However, one nation stands head and shoulders above the rest in terms of its interest in the quest. Roughly a third of all the views this website has ever had have come from the US. That’s three times as many as those from the next most-interested country: my homeland, the UK. Indeed, it was the interest of US-based TV channel CNN International that first brought the project onto the radar of many people around the world.

As such, I decided that this month’s translated book gift should go to someone from the US, in recognition of that nation’s enthusiasm for the idea of reading the world.

As you might imagine from the stats, there have been lots of American entries for this project. These include people of all ages and backgrounds, many of whom have inspiring things to say about what books have done for them. There are aspiring writers, librarians, students, teachers, translators and many others in the mix. And there are a number of people who have faced or are facing extraordinary personal challenges.

[Instruction 1]: Using the passage on the reading project, explain why this month's translated book gift goes to someone from the US.
The passage and the listing come from separate sources.

[Task input]:
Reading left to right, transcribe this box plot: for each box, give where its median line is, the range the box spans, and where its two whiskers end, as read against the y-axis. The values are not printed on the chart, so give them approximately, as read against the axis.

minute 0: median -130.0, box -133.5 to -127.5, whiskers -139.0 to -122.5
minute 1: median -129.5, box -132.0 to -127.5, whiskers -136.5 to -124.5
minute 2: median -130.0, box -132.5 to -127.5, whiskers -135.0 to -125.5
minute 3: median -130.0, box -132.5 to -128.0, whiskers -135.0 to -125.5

[Instruction 2]: Output the listing of box plot readings as a numbered list, skipping blank lines.

[Exercise output 1]: The gift recognizes the US's enthusiasm for the idea of reading the world. Roughly a third of all the website's views have come from the US, three times as many as from the UK, the next most-interested country.

[Exercise output 2]:
1. Reading left to right, transcribe this box plot: for each box, give where its median line is, the range the box spans, and where its two whiskers end, as read against the y-axis. The values are not printed on the chart, so give them approximately, as read against the axis.
2. minute 0: median -130.0, box -133.5 to -127.5, whiskers -139.0 to -122.5
3. minute 1: median -129.5, box -132.0 to -127.5, whiskers -136.5 to -124.5
4. minute 2: median -130.0, box -132.5 to -127.5, whiskers -135.0 to -125.5
5. minute 3: median -130.0, box -132.5 to -128.0, whiskers -135.0 to -125.5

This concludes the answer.